How to complete this task:
Give back exactly the lines of the data below, starting with the line that has "right knee: (290, 229, -5)" and going on through the line that has "left ankle: (511, 267, -23)".

Input:
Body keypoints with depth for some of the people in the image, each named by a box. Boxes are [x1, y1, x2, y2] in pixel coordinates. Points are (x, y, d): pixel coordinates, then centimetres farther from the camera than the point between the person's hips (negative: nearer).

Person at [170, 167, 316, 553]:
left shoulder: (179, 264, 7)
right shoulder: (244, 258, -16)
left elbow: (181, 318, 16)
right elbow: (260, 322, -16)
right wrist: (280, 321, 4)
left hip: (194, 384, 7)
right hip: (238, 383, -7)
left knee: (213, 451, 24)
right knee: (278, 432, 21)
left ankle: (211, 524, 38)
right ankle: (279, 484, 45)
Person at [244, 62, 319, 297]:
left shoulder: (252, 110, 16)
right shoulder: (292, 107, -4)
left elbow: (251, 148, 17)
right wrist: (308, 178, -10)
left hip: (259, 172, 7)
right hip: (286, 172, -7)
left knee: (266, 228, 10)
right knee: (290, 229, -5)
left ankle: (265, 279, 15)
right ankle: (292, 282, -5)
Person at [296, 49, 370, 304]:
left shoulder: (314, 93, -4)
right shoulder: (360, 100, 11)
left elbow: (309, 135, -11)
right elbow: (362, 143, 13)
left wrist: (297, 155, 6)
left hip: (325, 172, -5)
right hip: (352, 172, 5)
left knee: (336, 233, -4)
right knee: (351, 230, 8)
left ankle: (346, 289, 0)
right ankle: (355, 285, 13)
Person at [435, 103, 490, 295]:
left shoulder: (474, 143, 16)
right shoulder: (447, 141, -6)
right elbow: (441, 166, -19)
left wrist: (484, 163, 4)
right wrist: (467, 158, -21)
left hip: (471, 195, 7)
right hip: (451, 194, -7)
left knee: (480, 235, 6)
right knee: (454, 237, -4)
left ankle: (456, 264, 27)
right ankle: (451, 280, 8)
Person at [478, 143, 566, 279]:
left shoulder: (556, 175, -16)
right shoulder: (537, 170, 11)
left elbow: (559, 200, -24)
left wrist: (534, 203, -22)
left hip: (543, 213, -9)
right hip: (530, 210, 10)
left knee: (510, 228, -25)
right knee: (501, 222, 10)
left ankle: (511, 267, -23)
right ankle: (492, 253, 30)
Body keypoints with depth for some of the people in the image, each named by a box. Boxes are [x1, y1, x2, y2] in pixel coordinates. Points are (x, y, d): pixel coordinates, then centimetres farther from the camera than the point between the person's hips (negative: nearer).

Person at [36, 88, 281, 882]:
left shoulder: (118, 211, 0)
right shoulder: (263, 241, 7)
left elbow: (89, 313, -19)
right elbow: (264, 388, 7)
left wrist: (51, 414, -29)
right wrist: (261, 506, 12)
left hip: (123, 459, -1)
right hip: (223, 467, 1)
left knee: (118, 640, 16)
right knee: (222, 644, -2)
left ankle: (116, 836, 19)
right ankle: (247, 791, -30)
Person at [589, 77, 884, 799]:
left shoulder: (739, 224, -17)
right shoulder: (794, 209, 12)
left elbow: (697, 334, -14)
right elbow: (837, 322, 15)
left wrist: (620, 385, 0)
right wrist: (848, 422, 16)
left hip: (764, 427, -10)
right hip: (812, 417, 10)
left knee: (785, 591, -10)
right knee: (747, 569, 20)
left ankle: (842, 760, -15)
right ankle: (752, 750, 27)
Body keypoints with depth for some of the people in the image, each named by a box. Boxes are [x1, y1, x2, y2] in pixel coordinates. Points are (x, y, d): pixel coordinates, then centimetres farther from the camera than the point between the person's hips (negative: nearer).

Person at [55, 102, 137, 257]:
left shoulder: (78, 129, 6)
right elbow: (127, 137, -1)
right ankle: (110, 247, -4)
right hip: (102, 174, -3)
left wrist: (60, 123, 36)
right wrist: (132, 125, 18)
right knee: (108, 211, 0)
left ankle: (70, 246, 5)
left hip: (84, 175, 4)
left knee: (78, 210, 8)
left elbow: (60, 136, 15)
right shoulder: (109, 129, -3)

---

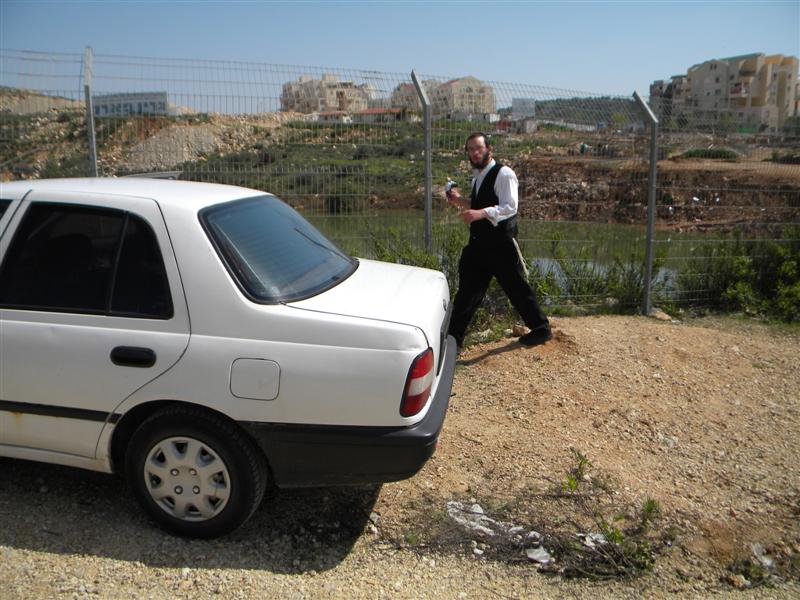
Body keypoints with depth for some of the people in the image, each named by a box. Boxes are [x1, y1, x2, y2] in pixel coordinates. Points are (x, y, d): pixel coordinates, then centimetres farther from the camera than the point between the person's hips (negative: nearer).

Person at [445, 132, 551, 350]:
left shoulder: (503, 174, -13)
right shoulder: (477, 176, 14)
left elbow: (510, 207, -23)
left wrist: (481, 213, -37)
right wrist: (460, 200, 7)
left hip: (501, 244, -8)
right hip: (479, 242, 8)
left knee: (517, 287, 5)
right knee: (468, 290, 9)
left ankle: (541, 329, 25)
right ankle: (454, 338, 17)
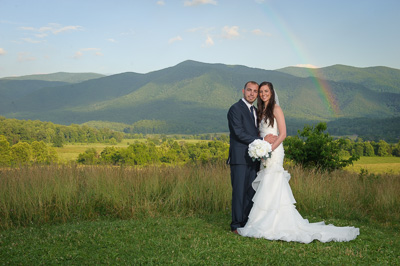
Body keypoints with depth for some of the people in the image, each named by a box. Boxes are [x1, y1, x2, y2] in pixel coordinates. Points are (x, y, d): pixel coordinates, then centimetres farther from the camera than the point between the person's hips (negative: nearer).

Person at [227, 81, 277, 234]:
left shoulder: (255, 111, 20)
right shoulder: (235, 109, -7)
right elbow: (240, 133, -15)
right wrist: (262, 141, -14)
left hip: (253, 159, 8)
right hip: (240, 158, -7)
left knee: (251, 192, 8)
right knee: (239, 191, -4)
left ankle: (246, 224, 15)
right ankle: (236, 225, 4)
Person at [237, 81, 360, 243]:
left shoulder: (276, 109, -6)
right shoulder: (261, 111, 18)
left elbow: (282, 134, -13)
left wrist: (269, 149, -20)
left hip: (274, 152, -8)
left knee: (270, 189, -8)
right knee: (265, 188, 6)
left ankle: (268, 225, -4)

Reply:
right knee: (290, 229, -5)
left ankle: (265, 279, 15)
right ankle: (292, 282, -5)
Person at [296, 49, 370, 304]:
left shoulder: (314, 93, -4)
right shoulder: (360, 100, 11)
left elbow: (309, 135, -11)
right elbow: (362, 143, 13)
left wrist: (297, 155, 6)
left hip: (325, 172, -5)
right hip: (352, 172, 5)
left knee: (336, 233, -4)
right knee: (351, 230, 8)
left ankle: (346, 289, 0)
right ankle: (355, 285, 13)
Person at [435, 103, 490, 295]:
left shoulder: (474, 143, 16)
right shoulder: (447, 141, -6)
right elbow: (441, 166, -19)
left wrist: (484, 163, 4)
right wrist: (467, 158, -21)
left hip: (471, 195, 7)
right hip: (451, 194, -7)
left knee: (480, 235, 6)
right knee: (454, 237, -4)
left ankle: (456, 264, 27)
right ankle: (451, 280, 8)
Person at [478, 143, 566, 279]:
left shoulder: (556, 175, -16)
right shoulder: (537, 170, 11)
left elbow: (559, 200, -24)
left wrist: (534, 203, -22)
left hip: (543, 213, -9)
right hip: (530, 210, 10)
left knee: (510, 228, -25)
right knee: (501, 222, 10)
left ankle: (511, 267, -23)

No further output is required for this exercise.